**Dataset:**
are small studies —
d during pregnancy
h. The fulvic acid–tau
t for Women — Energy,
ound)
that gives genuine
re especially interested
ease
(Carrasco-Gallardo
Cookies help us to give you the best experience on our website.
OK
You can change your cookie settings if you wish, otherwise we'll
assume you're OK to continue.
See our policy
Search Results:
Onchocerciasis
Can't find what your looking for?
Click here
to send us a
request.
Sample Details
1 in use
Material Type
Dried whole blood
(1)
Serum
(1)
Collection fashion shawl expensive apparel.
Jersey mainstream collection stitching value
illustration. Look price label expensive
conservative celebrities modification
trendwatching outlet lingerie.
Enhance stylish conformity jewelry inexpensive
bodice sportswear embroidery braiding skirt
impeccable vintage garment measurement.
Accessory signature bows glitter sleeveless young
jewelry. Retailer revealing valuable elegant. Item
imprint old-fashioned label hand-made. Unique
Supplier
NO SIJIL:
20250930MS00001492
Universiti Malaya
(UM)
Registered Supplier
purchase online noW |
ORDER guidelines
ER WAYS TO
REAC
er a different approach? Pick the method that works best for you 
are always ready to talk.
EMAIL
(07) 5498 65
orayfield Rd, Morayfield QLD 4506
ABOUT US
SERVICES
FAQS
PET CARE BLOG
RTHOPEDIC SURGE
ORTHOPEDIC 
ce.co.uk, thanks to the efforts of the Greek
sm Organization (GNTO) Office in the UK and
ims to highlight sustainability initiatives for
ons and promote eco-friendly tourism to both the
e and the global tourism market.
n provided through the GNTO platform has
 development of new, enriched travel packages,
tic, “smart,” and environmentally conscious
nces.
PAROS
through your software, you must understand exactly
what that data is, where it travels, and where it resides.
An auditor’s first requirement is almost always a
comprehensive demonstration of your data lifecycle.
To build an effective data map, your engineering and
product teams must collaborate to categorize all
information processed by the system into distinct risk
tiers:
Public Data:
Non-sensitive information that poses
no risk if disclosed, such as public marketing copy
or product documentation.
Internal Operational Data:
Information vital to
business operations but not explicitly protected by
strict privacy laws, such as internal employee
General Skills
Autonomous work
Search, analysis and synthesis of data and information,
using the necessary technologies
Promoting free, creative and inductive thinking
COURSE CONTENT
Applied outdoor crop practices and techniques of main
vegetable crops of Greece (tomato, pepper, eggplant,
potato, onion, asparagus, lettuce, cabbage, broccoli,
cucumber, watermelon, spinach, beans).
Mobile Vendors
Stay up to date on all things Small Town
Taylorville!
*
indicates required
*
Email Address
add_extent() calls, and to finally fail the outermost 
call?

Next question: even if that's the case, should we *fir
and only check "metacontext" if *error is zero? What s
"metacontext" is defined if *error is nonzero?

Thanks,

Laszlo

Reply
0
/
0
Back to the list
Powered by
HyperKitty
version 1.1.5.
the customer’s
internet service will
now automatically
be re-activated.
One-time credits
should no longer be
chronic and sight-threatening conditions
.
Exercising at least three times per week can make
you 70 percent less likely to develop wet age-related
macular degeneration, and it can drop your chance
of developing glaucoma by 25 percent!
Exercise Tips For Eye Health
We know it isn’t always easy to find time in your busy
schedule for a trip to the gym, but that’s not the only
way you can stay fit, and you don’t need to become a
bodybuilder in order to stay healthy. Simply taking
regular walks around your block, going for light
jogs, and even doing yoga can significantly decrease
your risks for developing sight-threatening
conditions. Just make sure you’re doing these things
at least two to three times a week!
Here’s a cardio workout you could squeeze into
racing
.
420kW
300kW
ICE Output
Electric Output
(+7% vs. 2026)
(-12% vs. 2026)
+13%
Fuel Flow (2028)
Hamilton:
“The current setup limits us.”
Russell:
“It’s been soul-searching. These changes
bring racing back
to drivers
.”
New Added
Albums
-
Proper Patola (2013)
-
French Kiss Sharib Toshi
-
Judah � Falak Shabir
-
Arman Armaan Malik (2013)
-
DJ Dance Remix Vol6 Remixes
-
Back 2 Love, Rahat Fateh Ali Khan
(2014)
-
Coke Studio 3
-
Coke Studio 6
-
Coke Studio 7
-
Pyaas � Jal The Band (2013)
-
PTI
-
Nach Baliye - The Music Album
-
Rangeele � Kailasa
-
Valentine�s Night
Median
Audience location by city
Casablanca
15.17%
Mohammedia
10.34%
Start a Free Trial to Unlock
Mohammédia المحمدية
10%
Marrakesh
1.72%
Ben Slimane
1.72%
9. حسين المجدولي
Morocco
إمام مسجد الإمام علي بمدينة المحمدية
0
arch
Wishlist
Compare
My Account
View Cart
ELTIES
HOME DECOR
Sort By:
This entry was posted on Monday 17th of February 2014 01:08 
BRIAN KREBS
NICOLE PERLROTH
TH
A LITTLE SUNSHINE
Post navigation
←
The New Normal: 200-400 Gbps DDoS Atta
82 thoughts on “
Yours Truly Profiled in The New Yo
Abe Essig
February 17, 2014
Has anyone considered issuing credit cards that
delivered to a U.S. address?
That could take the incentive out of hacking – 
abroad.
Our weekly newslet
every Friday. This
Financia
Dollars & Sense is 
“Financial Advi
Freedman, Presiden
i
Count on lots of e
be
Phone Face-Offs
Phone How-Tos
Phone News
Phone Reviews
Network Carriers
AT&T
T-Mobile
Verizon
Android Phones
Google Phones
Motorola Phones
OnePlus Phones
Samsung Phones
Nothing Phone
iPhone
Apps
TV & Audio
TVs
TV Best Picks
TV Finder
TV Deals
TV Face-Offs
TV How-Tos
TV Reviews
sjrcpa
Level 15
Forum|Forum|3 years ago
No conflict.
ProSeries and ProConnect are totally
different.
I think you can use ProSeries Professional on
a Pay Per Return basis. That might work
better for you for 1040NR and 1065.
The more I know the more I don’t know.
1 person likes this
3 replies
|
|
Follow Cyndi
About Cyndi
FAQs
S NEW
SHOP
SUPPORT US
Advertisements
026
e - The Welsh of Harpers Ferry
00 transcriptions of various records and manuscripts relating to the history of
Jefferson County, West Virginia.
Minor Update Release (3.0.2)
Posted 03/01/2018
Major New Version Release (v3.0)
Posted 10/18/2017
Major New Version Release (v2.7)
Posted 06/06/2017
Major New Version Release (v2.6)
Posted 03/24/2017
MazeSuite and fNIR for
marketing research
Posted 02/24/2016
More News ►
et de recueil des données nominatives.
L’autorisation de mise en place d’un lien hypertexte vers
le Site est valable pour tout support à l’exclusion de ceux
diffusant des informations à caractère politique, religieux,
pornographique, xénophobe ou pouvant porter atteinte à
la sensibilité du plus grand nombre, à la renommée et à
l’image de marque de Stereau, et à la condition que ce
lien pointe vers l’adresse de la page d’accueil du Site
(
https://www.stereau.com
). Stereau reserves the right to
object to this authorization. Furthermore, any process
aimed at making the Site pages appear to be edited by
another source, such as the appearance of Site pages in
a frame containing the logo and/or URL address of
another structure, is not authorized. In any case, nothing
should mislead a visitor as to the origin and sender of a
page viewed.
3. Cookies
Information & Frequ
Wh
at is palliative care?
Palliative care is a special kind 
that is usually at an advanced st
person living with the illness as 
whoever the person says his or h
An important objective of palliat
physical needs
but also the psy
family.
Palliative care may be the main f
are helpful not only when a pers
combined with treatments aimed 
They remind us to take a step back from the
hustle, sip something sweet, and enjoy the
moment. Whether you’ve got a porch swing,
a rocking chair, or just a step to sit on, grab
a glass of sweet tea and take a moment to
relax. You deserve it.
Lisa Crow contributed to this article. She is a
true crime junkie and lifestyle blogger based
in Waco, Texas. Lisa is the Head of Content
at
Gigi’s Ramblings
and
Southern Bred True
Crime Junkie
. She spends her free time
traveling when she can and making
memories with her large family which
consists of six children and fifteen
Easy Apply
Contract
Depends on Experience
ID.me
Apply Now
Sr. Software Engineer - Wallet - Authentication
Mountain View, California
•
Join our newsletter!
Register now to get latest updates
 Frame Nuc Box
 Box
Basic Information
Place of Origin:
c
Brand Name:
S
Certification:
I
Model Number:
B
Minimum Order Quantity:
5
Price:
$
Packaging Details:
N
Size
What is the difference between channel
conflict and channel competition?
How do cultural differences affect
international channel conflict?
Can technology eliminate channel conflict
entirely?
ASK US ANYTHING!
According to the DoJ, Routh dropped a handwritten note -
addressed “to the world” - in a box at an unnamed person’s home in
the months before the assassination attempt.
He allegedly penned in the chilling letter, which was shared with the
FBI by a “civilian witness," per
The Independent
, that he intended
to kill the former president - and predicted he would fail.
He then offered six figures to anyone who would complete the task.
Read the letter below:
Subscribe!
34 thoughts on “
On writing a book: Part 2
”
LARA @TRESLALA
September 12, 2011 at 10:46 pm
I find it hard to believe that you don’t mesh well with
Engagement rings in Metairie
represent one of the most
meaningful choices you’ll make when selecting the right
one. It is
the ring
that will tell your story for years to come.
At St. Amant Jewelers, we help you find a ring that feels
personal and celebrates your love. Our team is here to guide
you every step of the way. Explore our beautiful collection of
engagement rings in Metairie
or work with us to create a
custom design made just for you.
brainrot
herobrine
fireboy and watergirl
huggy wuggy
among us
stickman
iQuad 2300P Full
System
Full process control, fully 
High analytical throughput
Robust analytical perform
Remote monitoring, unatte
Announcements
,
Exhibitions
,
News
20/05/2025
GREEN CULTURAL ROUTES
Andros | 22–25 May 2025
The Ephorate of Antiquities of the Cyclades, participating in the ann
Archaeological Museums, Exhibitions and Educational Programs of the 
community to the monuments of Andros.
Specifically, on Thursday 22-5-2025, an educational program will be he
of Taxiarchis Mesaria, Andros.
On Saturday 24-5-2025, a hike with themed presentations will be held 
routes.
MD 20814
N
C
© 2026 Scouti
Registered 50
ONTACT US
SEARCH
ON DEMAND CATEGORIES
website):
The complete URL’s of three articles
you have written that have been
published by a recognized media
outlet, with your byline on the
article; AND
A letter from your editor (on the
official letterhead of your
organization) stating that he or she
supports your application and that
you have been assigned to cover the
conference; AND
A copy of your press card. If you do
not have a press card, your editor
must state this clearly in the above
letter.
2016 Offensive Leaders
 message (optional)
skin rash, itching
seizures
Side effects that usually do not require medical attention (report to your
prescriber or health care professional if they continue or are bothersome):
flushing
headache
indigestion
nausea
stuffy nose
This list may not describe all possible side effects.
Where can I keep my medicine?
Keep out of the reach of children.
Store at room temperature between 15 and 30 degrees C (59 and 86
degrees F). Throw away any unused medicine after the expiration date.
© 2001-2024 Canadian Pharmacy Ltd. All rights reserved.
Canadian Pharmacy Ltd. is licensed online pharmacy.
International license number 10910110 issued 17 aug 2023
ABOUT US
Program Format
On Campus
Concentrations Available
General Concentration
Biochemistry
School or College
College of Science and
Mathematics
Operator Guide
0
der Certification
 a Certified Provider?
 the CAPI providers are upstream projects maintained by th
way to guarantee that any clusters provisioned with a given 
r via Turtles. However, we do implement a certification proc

**What to produce:** Copy the lines from the start of the items through the line containing "ims to highlight", with both ends included.

**Solution to the exercise:**
are small studies —
d during pregnancy
h. The fulvic acid–tau
t for Women — Energy,
ound)
that gives genuine
re especially interested
ease
(Carrasco-Gallardo
Cookies help us to give you the best experience on our website.
OK
You can change your cookie settings if you wish, otherwise we'll
assume you're OK to continue.
See our policy
Search Results:
Onchocerciasis
Can't find what your looking for?
Click here
to send us a
request.
Sample Details
1 in use
Material Type
Dried whole blood
(1)
Serum
(1)
Collection fashion shawl expensive apparel.
Jersey mainstream collection stitching value
illustration. Look price label expensive
conservative celebrities modification
trendwatching outlet lingerie.
Enhance stylish conformity jewelry inexpensive
bodice sportswear embroidery braiding skirt
impeccable vintage garment measurement.
Accessory signature bows glitter sleeveless young
jewelry. Retailer revealing valuable elegant. Item
imprint old-fashioned label hand-made. Unique
Supplier
NO SIJIL:
20250930MS00001492
Universiti Malaya
(UM)
Registered Supplier
purchase online noW |
ORDER guidelines
ER WAYS TO
REAC
er a different approach? Pick the method that works best for you 
are always ready to talk.
EMAIL
(07) 5498 65
orayfield Rd, Morayfield QLD 4506
ABOUT US
SERVICES
FAQS
PET CARE BLOG
RTHOPEDIC SURGE
ORTHOPEDIC 
ce.co.uk, thanks to the efforts of the Greek
sm Organization (GNTO) Office in the UK and
ims to highlight sustainability initiatives for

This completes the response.